44.In considering whether to grant or decline to grant temporary orders of injunction the court has to weigh the arguments put forth by the parties. The Learned Magistrate considered the contention by the Respondents that opening the gates on the access road posed the threat of human and wildlife conflict which could possibly lead to loss of life and observed that the Appellant and its agents had not been denied access to the Appellant’s property. The Appellant has not demonstrated that the Learned Magistrate wrongly exercised her discretion when she found that it did not meet the conditions for the grant of an interlocutory injunction.
45.The court does not agree with the Appellant’s contention that the Learned Magistrate made a final determination at the interlocutory stage on the basis of the public interest in the matter. That court had to take into account the threat posed by the human wildlife conflict as a matter of public safety when determining whether or not to discharge the temporary injunction it had granted to the Appellant without having heard the Respondents.

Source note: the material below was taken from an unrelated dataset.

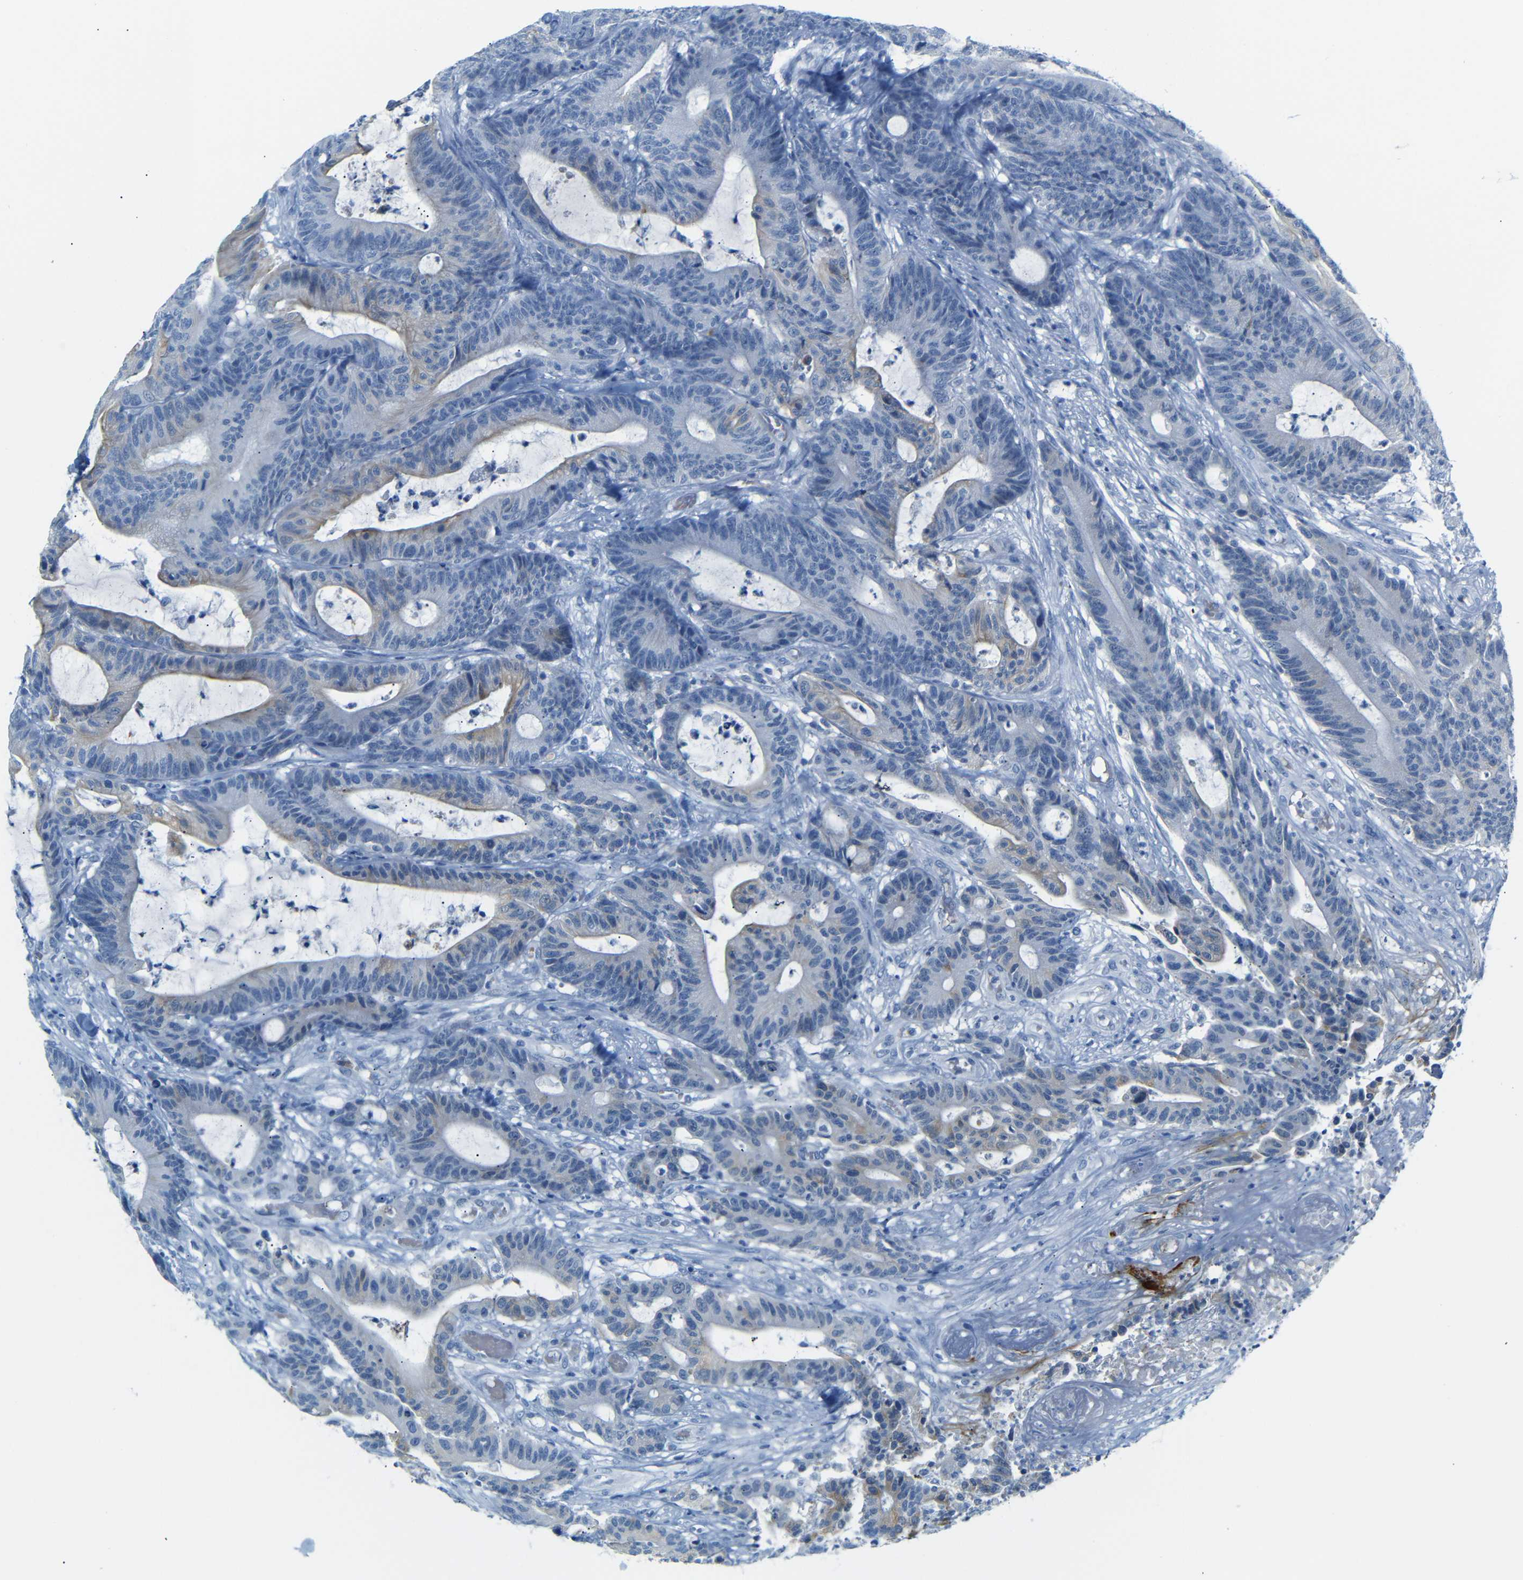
{"staining": {"intensity": "weak", "quantity": "25%-75%", "location": "cytoplasmic/membranous"}, "tissue": "colorectal cancer", "cell_type": "Tumor cells", "image_type": "cancer", "snomed": [{"axis": "morphology", "description": "Adenocarcinoma, NOS"}, {"axis": "topography", "description": "Colon"}], "caption": "High-power microscopy captured an immunohistochemistry micrograph of colorectal cancer, revealing weak cytoplasmic/membranous staining in approximately 25%-75% of tumor cells.", "gene": "DYNAP", "patient": {"sex": "female", "age": 84}}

46.Section 78 of the Civil Procedure Act gives the parameters within which a court hearing an appeal can act. The court sitting on appeal may determine the case finally, remand the case, frame issues and refer them for trial, take or require additional evidence to be taken or order a new trial. Those parameters do not include transferring a matter that is pending before the Magistrate’s court to the Environment and Land Court for hearing and disposal as the Appellant sought.
47.The court agrees with the submission of the Respondents’ that it would serve the interest of justice if the Appellant were to set down its suit for hearing before the Learned Chief Magistrate.
48.The appeal lacks merit and is dismissed with costs to the Respondents.